Brute 23":34o6itm7 said:
WalnutCrest":34o6itm7 said:
Making 10% in any particular year is a little like falling off a log.
Making 10% year in and year out, regardless of the markets, is a whole other animal. If you think this is easy, I'd say you've been at it for less than 8yrs.
Indexing is not a patent to print money.
Reinvesting dividends is a great idea and accelerates compounding in good times and reduces risk in bad.
You can go back way further than that and get 10% out of the S&P. If you were in the S&P that last 40 years you did around 10%.
So Exxon is less risky than the S&P? :???:
I never said indexing printed money. Statistically the average person will not out out earn the S&P. 99.XX% of the people on this board will not out earn the S&P over their life investing in the stock market. That is a fact.
Warren Buffet himself says if you are a passive investor you should be in index funds.
It appeared to me you were suggesting that earning 10% each and every year was easy. I'm saying it's brutally difficult.
However, if you're saying the long-term average return is around 10%, I'll easily agree.
A person on a fixed income needs more security of return that maximizing long-term returns. They can't afford a 30% hiccup under the belief they'll make it back over the next decade or two ... the person on the fixed income can't be so cavalier.
And, I didn't ever intimate that an investment in Exxon is less risky than the S&P 500. To clear that up, it's not.
Which is why I did say that if an investor wanted to own individual stocks, they should never have more than 10-15% in any stock, and they should own at least a dozen stocks, minimum. I'll expand that thought a bit ... the investments into individual stocks should be spread out over many industries the investor understands at least a little bit.
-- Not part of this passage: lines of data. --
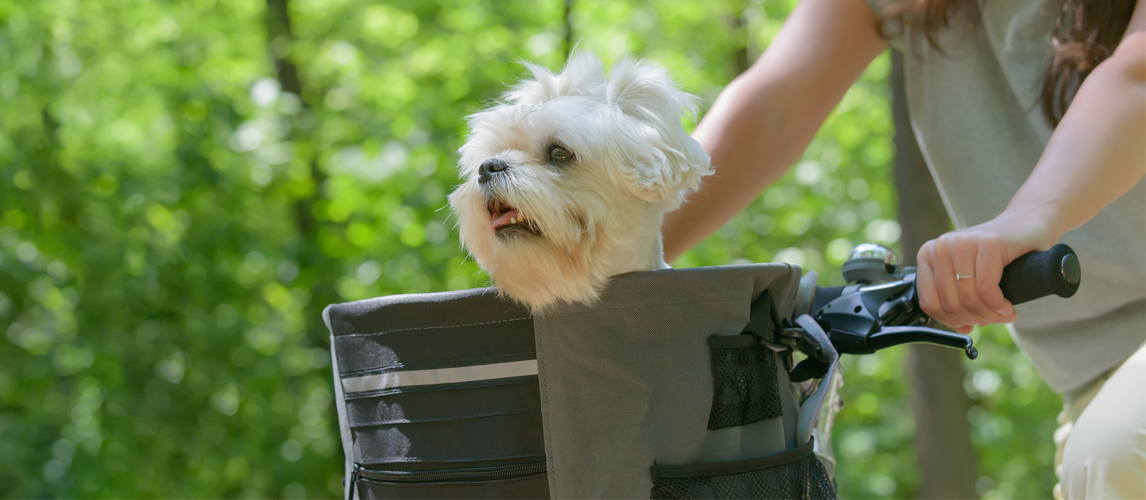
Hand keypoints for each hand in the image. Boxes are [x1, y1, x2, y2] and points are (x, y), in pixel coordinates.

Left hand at [915, 211, 1056, 333]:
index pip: (930, 303)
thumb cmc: (997, 254)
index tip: (970, 325)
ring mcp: (962, 243)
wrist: (1026, 225)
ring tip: (1004, 315)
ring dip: (990, 315)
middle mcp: (940, 247)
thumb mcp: (968, 276)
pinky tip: (1008, 308)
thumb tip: (961, 329)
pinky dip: (999, 306)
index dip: (951, 322)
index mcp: (928, 255)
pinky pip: (987, 289)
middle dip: (975, 319)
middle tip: (994, 320)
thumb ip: (957, 299)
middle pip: (951, 303)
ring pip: (969, 299)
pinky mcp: (988, 243)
Further, I will say that "beating the S&P500" is a silly goal. Risk-adjusted returns are critical. As are absolute total returns. As are after-tax-inflation-adjusted returns. Merely beating the S&P500 (or not) in any period of time is not how a thoughtful person should gauge success (or lack thereof).
There is an argument to be made that Buffet is the luckiest coin flipper in the history of the planet. I don't necessarily buy the argument, but it's out there to be made.